Japanese officials advertise the decline in their foreign exchange reserves as evidence that they have been intervening in the markets to prop up the yen whenever it shows signs of weakening. They stress that their trade surplus is misleading. Japan, they note, pays out billions each year for services, which do not show up in those figures.
But Krause cites several examples on the other side of the ledger.
After reaching its lowest value of 278 to the dollar last November, the yen finally began to strengthen as Japanese became convinced that the decline in U.S. interest rates was more than a temporary development, and speculators began to contemplate a much larger Japanese trade surplus in 1983. But after the yen had gained some 20 percent in value, officials of the Bank of Japan quietly began talking about a cut in the Japanese discount rate, which had held steady at 51/2 per cent since December 1981.
Such a cut would help maintain the spread between U.S. and Japanese interest rates and make the dollar a continued good buy. According to Krause, these suggestions put the brakes on the yen's ascent, stalling it out at 235 to the dollar, where it has been ever since. (The Japanese discount rate remains at 51/2 percent.)
Now Tokyo is "awash with money," according to Krause. And as long as the banks have plenty of money to lend, the enormous pressures for Japanese interest rates to go lower are going to continue.
Another unhelpful step, in Krause's view, was the Bank of Japan's removal of restrictions on the purchase of some foreign bonds by Japanese, as of Jan. 1. That kept money flowing out of yen and into U.S. securities.
U.S. financial experts say there is plenty the Japanese government could do to knock another 20 percent off the value of the yen. Rimmer De Vries, senior vice president of Morgan Guaranty Trust Co., points out that the Japanese government could delay reducing its budget deficit and increase government spending to stimulate Japan's stagnating economy. The resulting government borrowing would prop up Japanese interest rates by soaking up some of the money that is inundating Tokyo's financial community.
Plenty of Japanese would like to see a currency realignment. These include manufacturers that pay out expensive dollars for oil and raw materials, and sophisticated Japanese Trilateralists who are fearful of a worldwide backlash against the tidal wave of Japanese exports. But they haven't been strong enough to sway their government.

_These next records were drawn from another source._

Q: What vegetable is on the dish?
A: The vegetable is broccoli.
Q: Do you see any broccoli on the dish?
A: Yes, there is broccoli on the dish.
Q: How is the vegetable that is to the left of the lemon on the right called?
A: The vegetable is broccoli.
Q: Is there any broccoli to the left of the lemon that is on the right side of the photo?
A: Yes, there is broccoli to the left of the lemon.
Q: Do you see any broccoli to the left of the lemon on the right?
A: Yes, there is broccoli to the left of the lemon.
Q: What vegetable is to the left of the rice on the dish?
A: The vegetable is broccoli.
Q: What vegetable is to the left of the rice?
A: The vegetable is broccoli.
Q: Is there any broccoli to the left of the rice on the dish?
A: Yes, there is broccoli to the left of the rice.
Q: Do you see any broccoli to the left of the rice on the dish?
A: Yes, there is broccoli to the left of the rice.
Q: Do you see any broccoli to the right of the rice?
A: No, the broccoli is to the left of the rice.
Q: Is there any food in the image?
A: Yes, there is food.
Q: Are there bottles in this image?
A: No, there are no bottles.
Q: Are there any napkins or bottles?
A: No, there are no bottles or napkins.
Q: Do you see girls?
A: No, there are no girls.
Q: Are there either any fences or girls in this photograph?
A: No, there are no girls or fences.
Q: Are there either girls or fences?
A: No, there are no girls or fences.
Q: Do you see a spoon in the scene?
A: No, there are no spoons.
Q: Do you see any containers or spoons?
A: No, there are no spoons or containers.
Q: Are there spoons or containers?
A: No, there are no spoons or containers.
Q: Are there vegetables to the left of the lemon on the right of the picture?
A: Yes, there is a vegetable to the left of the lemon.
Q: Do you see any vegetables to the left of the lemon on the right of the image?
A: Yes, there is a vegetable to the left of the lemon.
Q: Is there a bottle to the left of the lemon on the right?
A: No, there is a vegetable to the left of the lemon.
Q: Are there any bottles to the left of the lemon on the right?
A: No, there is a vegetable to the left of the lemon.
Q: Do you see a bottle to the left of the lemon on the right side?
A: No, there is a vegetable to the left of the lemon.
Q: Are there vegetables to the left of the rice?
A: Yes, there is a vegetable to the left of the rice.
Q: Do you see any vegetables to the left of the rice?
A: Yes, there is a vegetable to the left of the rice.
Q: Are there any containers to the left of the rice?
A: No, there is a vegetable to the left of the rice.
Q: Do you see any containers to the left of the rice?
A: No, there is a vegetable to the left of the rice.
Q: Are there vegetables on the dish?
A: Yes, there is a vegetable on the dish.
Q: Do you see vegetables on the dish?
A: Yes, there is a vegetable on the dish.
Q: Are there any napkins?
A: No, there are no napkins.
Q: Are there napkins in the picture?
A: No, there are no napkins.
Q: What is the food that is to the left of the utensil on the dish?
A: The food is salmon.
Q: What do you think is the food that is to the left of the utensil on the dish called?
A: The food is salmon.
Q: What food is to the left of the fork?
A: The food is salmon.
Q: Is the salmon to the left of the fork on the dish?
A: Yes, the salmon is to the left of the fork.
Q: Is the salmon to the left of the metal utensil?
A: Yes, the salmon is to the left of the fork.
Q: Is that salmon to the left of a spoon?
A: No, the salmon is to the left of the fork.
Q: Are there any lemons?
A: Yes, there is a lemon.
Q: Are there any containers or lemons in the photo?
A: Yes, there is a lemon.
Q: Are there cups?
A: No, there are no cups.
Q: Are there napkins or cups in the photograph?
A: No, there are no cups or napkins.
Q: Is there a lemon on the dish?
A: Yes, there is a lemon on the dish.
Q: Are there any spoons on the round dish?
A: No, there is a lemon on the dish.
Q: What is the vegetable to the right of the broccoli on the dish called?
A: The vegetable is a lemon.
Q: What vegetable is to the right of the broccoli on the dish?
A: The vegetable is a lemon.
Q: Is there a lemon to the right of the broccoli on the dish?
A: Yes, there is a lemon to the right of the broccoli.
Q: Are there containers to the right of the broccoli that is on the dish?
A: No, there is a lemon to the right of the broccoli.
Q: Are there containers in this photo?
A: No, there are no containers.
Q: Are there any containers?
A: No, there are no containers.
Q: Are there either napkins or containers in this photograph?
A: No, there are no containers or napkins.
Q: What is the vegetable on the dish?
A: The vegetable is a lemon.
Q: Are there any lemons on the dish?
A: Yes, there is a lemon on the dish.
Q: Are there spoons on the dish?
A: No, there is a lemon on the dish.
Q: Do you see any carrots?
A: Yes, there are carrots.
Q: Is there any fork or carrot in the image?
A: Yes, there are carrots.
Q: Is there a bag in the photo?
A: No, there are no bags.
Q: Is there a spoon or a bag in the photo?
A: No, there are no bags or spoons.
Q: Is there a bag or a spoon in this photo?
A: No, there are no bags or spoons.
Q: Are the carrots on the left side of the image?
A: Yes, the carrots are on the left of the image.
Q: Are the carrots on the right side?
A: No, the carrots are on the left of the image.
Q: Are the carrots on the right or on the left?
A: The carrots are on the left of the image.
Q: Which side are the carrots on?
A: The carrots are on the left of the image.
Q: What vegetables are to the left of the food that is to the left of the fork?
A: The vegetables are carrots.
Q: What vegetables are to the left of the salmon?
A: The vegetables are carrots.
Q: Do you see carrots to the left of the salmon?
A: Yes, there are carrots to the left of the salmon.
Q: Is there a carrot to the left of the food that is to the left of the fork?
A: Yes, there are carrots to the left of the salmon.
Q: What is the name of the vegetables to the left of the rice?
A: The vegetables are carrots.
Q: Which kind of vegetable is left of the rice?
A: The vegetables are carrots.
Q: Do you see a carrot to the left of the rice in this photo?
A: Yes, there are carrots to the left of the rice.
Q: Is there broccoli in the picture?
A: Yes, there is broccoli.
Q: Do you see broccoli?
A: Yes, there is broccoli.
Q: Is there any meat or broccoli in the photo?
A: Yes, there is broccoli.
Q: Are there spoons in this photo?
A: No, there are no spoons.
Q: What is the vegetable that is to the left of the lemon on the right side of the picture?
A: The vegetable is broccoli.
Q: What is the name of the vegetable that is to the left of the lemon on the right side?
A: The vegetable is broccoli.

Strengthening the yen would not end U.S. trade frictions with Japan. The special U.S. problems with Japan go deeper. A dollar that is considered overvalued in relation to the French franc and German mark hasn't prevented the United States from running large trade surpluses with those European countries. So factors other than exchange rates must be at work in the U.S.--Japan trade wars. If and when the yen strengthens, Japanese companies may opt to maintain their exporting drive and swallow the losses while they keep gaining markets.
But a realignment is needed to prevent more serious political tensions between the two countries. The 1982 U.S. trade deficit with Japan was $16.7 billion -- in the middle of the worst recession in years. If the U.S. economy recovers, the deficit could go much higher in 1983 as freer-spending Americans buy even more Japanese goods.
That kind of surplus is supposed to be self- correcting. As Japanese companies convert the dollars they earn here back into yen to do business at home, the yen should strengthen, helping U.S. exporters.
But in the continued absence of concerted action by Tokyo and Washington, other forces (such as a new round of higher U.S. interest rates) could prevent the correction and keep the dollar inflated.
That is why, in the face of government inaction, yen populism may not be all that far-fetched. If converting the family savings into yen would help force the price of the Japanese currency up to where American industry can survive, it might just be worth a case of speculator's nerves.
If giant multinational companies who have been losing out to Japan's industry don't have theeheart for this kind of plunge, maybe the man on the street will have to lead the way.